The AVN is itself the subject of ongoing HCCC investigation and attempted suppression, and has been for several years. The HCCC's initial investigation of the AVN was ruled unlawful by the NSW Supreme Court in February 2012. The scope of the Act was subsequently changed by Parliament for the express purpose of continuing the pursuit of our organisation.

-Greg Beattie, Australian Vaccination Network

I'm not an expert on Parliament Submissions, but common sense would tell most people to leave out the part where they are constantly running afoul of the existing regulations. It's like a career criminal arguing that the police should not have power of arrest and then basing the argument on the fact that they haven't caught him yet, despite a lengthy pursuit.

Wednesday
Nov122014

Journalist can’t distinguish between sewer and war memorial.

Journalists are renowned for their failure to check facts. So it should come as no surprise that a journalist in Australia has mistaken a sewer vent for a war memorial.

I'm unable to find permanent employment as a journalist due to lack of qualifications (at least that's what they tell me). Yet, I always check my facts before making stupid comments. Especially when a quick Google search is all you need to find the fact sheet on The Obelisk.

Anyone can make a mistake, but this is just laziness.

Sunday
Oct262014

Some people deserve to get Ebola

The Ebola virus is currently spreading across West Africa and has infected as many as 10,000 people accross the region with approximately 4,922 fatalities.
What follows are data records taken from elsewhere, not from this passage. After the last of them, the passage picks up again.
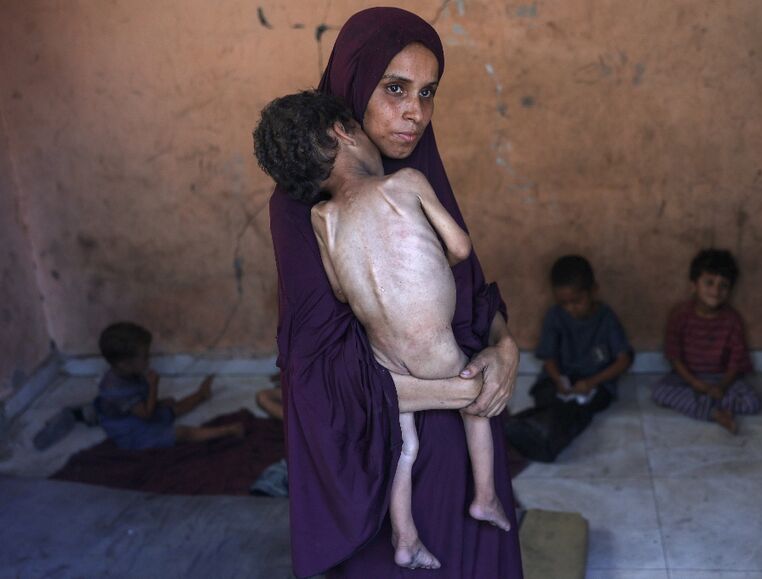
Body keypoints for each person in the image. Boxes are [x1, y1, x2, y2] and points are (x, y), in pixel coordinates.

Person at [265, 7, 522, 578]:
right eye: (396, 88)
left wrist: (505, 350)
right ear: (349, 100)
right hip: (379, 446)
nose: (416, 113)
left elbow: (473, 293)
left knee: (476, 550)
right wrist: (459, 392)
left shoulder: (416, 169)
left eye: (428, 93)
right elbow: (321, 378)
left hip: (464, 416)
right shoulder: (299, 209)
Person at [506, 255, 633, 462]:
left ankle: (543, 438)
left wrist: (590, 383)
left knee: (578, 410)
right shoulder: (555, 316)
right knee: (548, 397)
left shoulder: (606, 318)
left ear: (593, 291)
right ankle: (526, 430)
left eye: (577, 301)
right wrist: (558, 380)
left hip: (595, 383)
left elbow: (623, 360)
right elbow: (548, 357)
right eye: (564, 303)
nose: (570, 308)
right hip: (559, 378)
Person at [651, 249, 762, 433]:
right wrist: (694, 383)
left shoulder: (732, 320)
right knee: (660, 392)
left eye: (723, 285)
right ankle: (713, 412)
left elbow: (736, 359)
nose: (716, 291)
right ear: (694, 285)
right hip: (687, 377)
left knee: (753, 402)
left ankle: (708, 405)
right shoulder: (680, 315)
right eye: (709, 283)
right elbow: (674, 355)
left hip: (721, 378)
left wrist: (722, 386)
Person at [95, 322, 244, 449]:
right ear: (124, 364)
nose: (149, 360)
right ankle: (227, 431)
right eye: (145, 356)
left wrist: (157, 402)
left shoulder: (126, 371)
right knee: (181, 433)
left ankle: (201, 394)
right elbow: (146, 415)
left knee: (174, 407)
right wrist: (153, 387)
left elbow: (140, 401)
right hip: (131, 432)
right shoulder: (117, 391)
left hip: (137, 414)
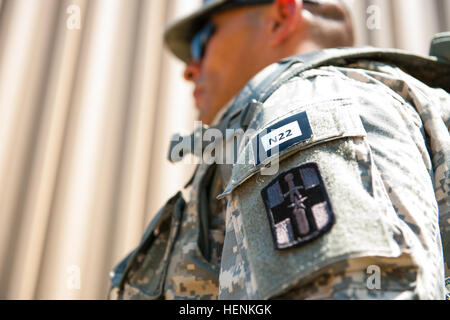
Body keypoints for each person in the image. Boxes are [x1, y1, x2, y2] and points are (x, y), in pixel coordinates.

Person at [108, 0, 450, 300]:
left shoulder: (303, 105)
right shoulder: (257, 132)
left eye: (201, 42)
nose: (189, 69)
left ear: (281, 16)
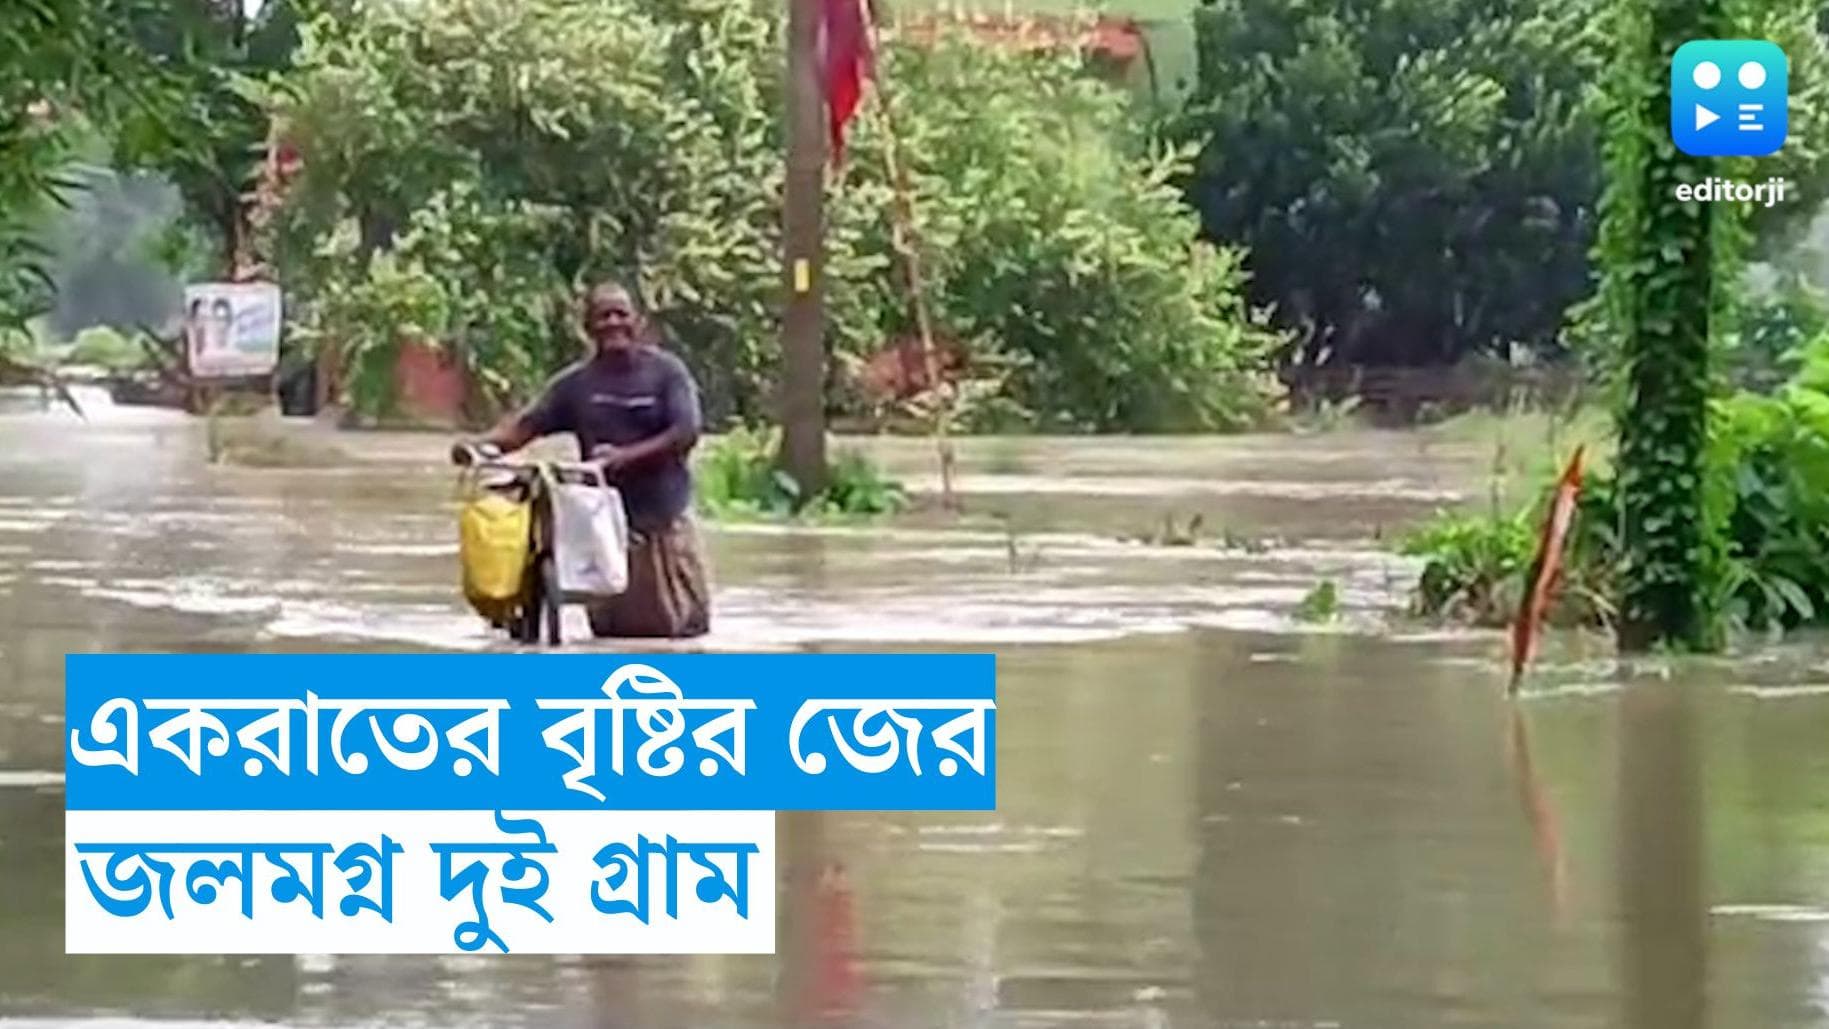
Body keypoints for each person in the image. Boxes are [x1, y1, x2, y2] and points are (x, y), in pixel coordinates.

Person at [453, 281, 711, 639]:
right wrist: (480, 447)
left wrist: (624, 457)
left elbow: (686, 431)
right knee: (612, 630)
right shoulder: (575, 385)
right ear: (587, 327)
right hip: (602, 524)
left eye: (621, 314)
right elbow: (525, 427)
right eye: (602, 316)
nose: (612, 323)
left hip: (661, 518)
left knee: (677, 629)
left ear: (638, 322)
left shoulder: (667, 373)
It is one of the most serious disease outbreaks in recent history. There is a vaccine being rushed through development, but there isn't adequate time to test it because it's needed immediately. However some protection is better than zero protection. But like all things medical there are always scoundrels out to cause harm with scaremongering, denial and general advocacy against health care.
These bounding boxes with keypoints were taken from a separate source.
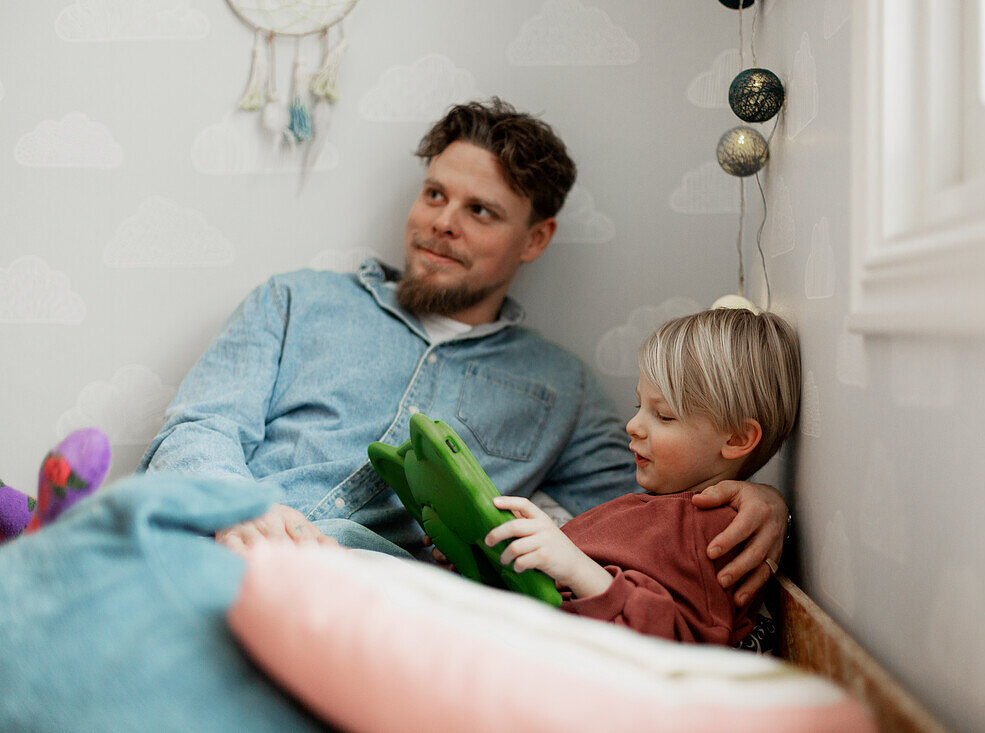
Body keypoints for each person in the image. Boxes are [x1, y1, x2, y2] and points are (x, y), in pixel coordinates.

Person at [138, 97, 789, 606]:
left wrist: (753, 493)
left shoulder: (560, 386)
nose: (442, 222)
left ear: (535, 240)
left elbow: (647, 513)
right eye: (435, 194)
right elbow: (199, 428)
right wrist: (240, 510)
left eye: (481, 211)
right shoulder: (295, 300)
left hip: (371, 606)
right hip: (217, 548)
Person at [484, 307, 800, 644]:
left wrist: (576, 568)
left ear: (736, 439)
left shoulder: (711, 533)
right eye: (639, 407)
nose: (632, 426)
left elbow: (675, 646)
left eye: (663, 416)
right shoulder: (654, 509)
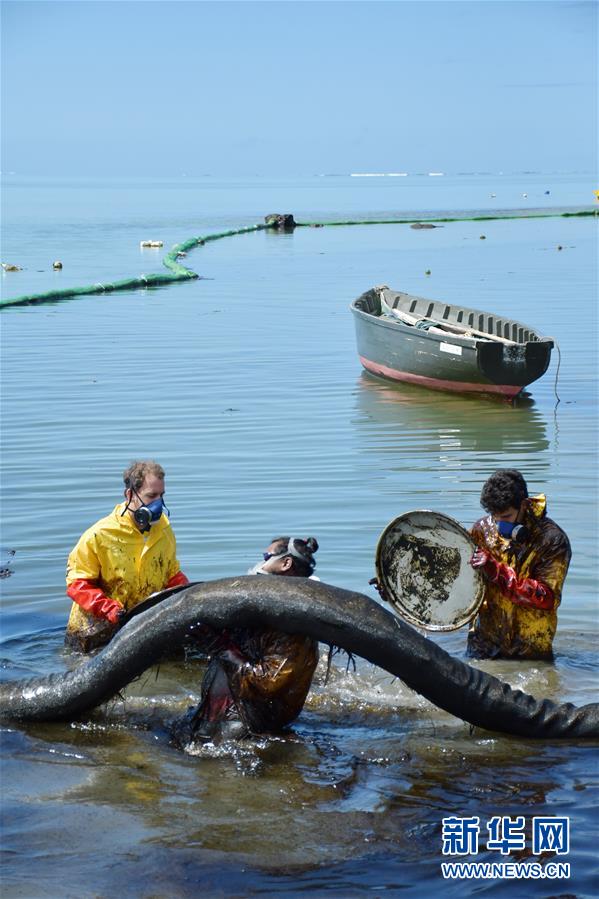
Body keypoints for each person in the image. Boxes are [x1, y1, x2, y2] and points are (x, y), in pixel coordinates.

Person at [175, 536, 320, 743]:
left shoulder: (292, 625)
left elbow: (267, 685)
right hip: (223, 713)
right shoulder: (261, 609)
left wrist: (224, 650)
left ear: (285, 563)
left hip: (248, 725)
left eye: (266, 556)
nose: (260, 563)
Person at [65, 460, 188, 652]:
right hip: (93, 636)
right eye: (151, 496)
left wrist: (189, 594)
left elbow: (171, 576)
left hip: (138, 631)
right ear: (130, 495)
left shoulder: (164, 531)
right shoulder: (99, 535)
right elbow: (77, 585)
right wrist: (109, 609)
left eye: (161, 496)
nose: (158, 504)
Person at [467, 469, 571, 660]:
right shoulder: (482, 530)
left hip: (529, 649)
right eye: (493, 515)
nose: (498, 523)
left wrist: (497, 572)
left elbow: (547, 599)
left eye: (505, 516)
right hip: (483, 644)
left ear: (523, 505)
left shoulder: (551, 540)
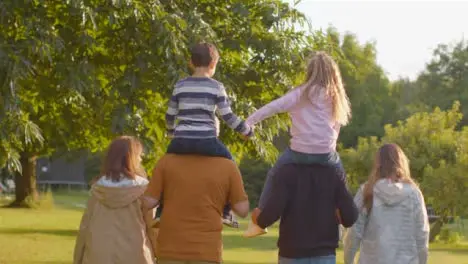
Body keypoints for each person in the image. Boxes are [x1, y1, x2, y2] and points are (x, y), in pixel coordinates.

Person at [244, 51, 351, 237]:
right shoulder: (336, 97)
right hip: (326, 153)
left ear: (310, 72)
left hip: (299, 152)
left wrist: (248, 122)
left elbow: (273, 107)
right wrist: (328, 150)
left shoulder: (300, 93)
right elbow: (336, 129)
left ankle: (260, 220)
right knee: (341, 179)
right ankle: (341, 214)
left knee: (274, 173)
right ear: (333, 74)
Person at [164, 42, 253, 227]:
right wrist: (245, 130)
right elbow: (227, 116)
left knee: (165, 168)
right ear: (213, 64)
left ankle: (160, 210)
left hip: (181, 140)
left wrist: (171, 133)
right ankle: (227, 212)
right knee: (230, 165)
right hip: (207, 140)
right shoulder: (216, 87)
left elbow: (170, 114)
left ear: (191, 62)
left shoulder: (180, 85)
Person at [142, 153, 250, 264]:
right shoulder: (227, 165)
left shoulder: (166, 161)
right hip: (207, 250)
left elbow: (148, 202)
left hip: (170, 249)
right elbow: (243, 210)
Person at [252, 163, 358, 264]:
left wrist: (259, 218)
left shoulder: (287, 172)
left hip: (291, 253)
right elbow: (350, 217)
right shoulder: (334, 173)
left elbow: (269, 215)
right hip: (323, 255)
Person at [73, 136, 155, 264]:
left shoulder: (97, 190)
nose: (141, 159)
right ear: (131, 158)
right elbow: (153, 228)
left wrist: (78, 258)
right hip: (136, 256)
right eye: (139, 155)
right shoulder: (144, 190)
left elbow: (85, 228)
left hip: (98, 256)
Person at [343, 144, 429, 264]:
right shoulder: (413, 194)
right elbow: (422, 234)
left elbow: (354, 233)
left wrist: (349, 260)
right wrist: (423, 260)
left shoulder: (366, 191)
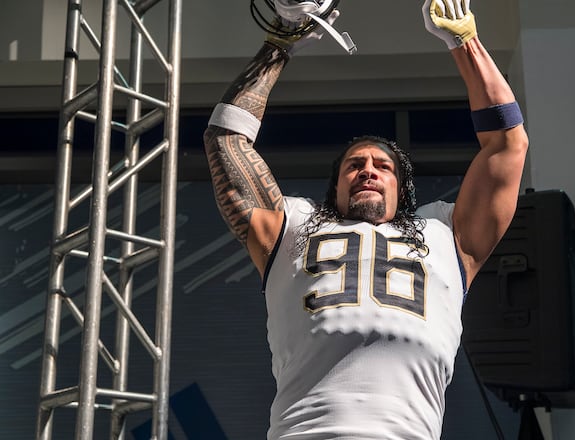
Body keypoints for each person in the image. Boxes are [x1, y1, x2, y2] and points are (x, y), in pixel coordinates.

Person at [203, 0, 529, 438]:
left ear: (402, 189)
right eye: (354, 165)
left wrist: (465, 41)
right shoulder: (295, 226)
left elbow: (507, 145)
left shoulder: (446, 235)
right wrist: (281, 40)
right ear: (335, 187)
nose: (368, 171)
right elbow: (226, 141)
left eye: (383, 166)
HomeopathyPlus a sham operation based in Australia has reared it's ugly head with a petition to the World Health Organisation titled: WHO: End the suffering of the Ebola crisis. Test and distribute homeopathy as quickly as possible to contain the outbreaks.
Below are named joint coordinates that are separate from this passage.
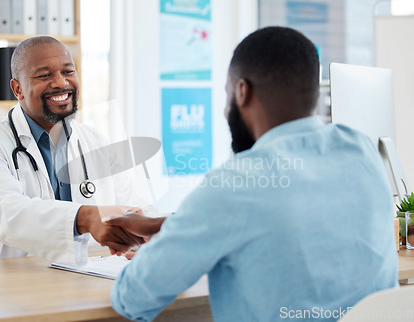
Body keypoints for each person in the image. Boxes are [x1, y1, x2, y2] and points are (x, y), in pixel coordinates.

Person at [107, 27, 398, 321]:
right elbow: (299, 213)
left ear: (242, 92)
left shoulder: (236, 183)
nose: (224, 111)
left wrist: (157, 251)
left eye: (226, 95)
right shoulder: (360, 149)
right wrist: (170, 225)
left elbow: (134, 298)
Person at [0, 36, 156, 266]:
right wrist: (85, 217)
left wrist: (151, 237)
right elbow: (5, 213)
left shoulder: (94, 141)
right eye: (44, 75)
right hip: (7, 285)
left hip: (83, 279)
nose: (60, 83)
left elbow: (132, 203)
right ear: (18, 89)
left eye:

The petition contains the usual lies and nonsense that we have come to expect from HomeopathyPlus:

We call on those within WHO in positions of authority and influence to:
1.  Look at homeopathy’s record in the treatment and prevention of serious epidemic disease
2.  Engage with qualified representatives from the homeopathic profession to formally identify thebest-indicated remedies
3.  Test those remedies to determine which are best for the treatment and prevention of Ebola
4.  Obtain supplies of those remedies from waiting and concerned homeopathic pharmacies
5.  Bring the outbreaks under control by distributing these remedies as quickly as possible throughout the affected areas.
Finally, please end the suffering of those in the Ebola crisis by using the tried and proven homeopathic option.

 

-HomeopathyPlus

It may come as I surprise to some readers of this blog to learn that I am actually an expert on Homeopathy. I also hold the necessary qualifications needed to legally administer it; as in fuck all. So back in 2011 I used my expertise to strange a public suicide attempt, whereby members of Perth Skeptics took a large overdose of Homeopathic sleeping pills and still lived to tell the tale.

I filmed the event here:

We were able to conduct this overdose safely because Homeopathy is a placebo product. The pills we took contained nothing more than a little sugar, and a hefty price tag. Yet, shonks like HomeopathyPlus and the Homeopathic industry in general are lining up to make some fast cash from the suffering of Ebola victims. The real harm to the victims are not only financial but sometimes a patient will forego medical treatment in favor of witchcraft as was the case with Penelope Dingle.  

There are currently 4,652 signatures on the petition calling for Homeopathy to be used in place of medicine. That's 4,652 people who support taking advantage of the Ebola outbreak to cash in on the scam. Perhaps if these people got a good dose of Ebola themselves they might not be so quick to take advantage of the situation. I wouldn't normally wish Ebola upon anyone, but in the case of scammers and cheats I'll make an exception.